Нинон впустила Сироту и закрыла дверь.
Тати велела налить старику коньяку и заговорила о доме: о металлочерепице, которой нужно бы заменить аспидную, о треснувшем и просевшем фундаменте, о яблонях у забора, которые вымерзли еще прошлой зимой, о флигеле, где настала пора перестилать полы…
От Сироты пахло водкой и потом, а еще обувным кремом: по случаю вызова в Габинет старик надраил сапоги. Сирота знал Тати девочкой, но никто так ее не боялся, как он. Для него она была хозяйкой — только так он ее и называл, на вы: «Хозяйка сказали… хозяйка велели…» Когда Тати пришло время рожать, именно он, Сирота, на руках отнес ее к санитарной машине, ждавшей внизу, в поселке. Из-за проливных дождей дорога к осорьинскому дому стала непроезжей, все растерялись, и только Сирота сохранил присутствие духа. Он подхватил подвывающую от страха женщину на руки и двинулся вниз, дыша на Тати водкой, чесноком и дрянным табаком. Маленький, кривоногий, краснорожий, небритый, в кирзовых сапогах, он упрямо топал по раскисшей дороге, сморщившись, как от боли, и надсадно сопя, и Тати потом вспоминала, как боялась, что они упадут, но Сирота как-то умудрялся держаться на ногах, топал и топал, а потом подбежали санитары, подхватили Тати, уложили на носилки, и Сирота сказал: «Пехота не сдается», — и высморкался, и потом Тати вспоминала, что не было тогда для нее ничего восхитительнее во всем белом свете, чем запахи водки, чеснока и дрянного табака…

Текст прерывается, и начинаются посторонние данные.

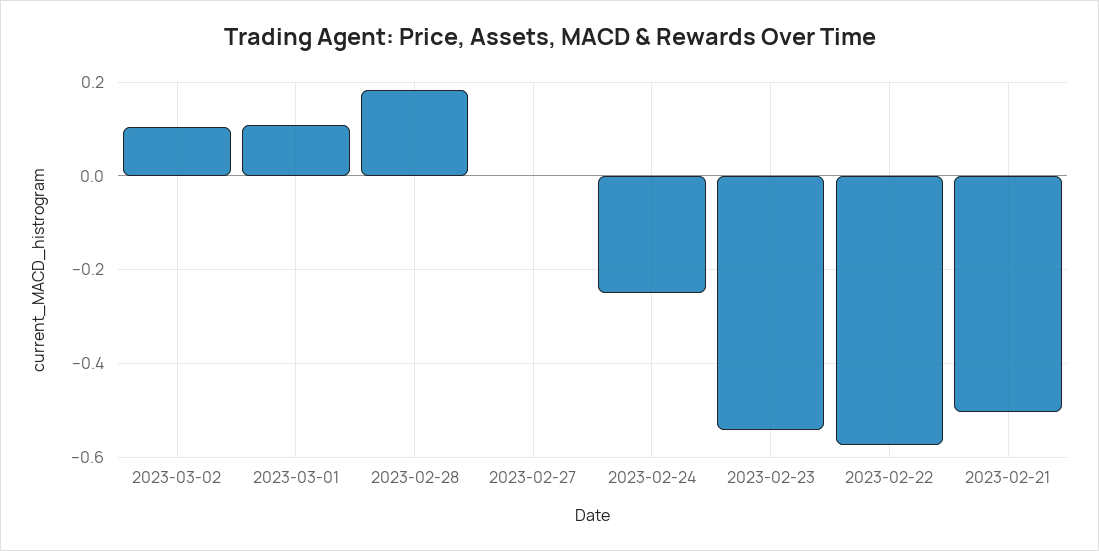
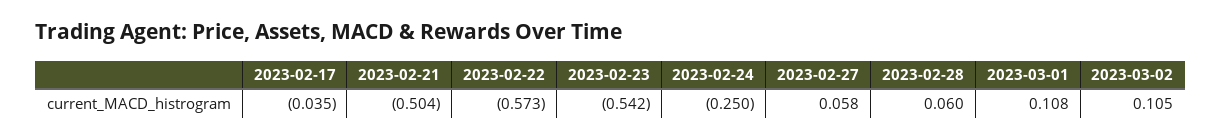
2023-02-28: 0.18 -> 0.06
2023-02-27: 0 -> 0.058
2023-02-17: none -> -0.035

Тати говорила спокойным голосом, не торопясь, то и дело делая паузы, и Сирота вскоре успокоился, а после второго стакана коньяка стал подавать реплики. Ему не нравилась мысль о замене аспидной черепицы на «мертвечинскую», как он называл металлочерепицу, но с тем, что полы во флигеле пора менять, он был согласен. И вымерзшие яблони надо бы вырубить. И собак завести, потому что сигнализация — это всего-навсего железо, всего-навсего «ржавчина», а собака — это собака. Когда были живы Катон и Ганнибал, никакой чужак не осмелился бы проникнуть в дом и убить девчонку. Это ж надо такому случиться. Она, конечно, тут совсем чужая, но ведь и никакого вреда от нее не было. Что Борис и Илья из-за нее ссорились, так это ничего, мужское дело. Девчонка клейкая, а мужики — они как мухи. Как петухи. Ну не поделили, бывает. Она всем пыталась угодить — и Борису, и Илье, и, кажется, Лерику. Даже Лизе. Женщинам это, конечно, не нравилось. Особенно Нинон. Она и не скрывала, что девчонка ей не нравится. А какой женщине понравится, когда у нее мужика из-под носа уводят? И Ксения — ей тоже не нравилось, что эта Ольга с Ильей разводит всякий шахер-махер. И с Митькой. Но Митька с ней не церемонился, он вообще с бабами не церемонится: раз, два и хенде хох. Он и этой Ольге сказал: я тебя, сучка, насквозь вижу. Только учти, говорит, тут тебе ничего не обломится. Ты, говорит, для них игрушка. Поиграют, бросят и забудут. Ты для них — инфузория. Они господа, баре, а ты — инфузория. Ты будешь всю жизнь у них полы мыть и детей от них рожать, а так и останешься — нет никто и звать никак. И твои дети — тоже. Они и при царях были господами, и при большевиках, и сейчас они — господа. Дурак он, Митька, заключил Сирота, глядя на пустой стакан. Дурак. А дураки мира не хотят — им счастья подавай.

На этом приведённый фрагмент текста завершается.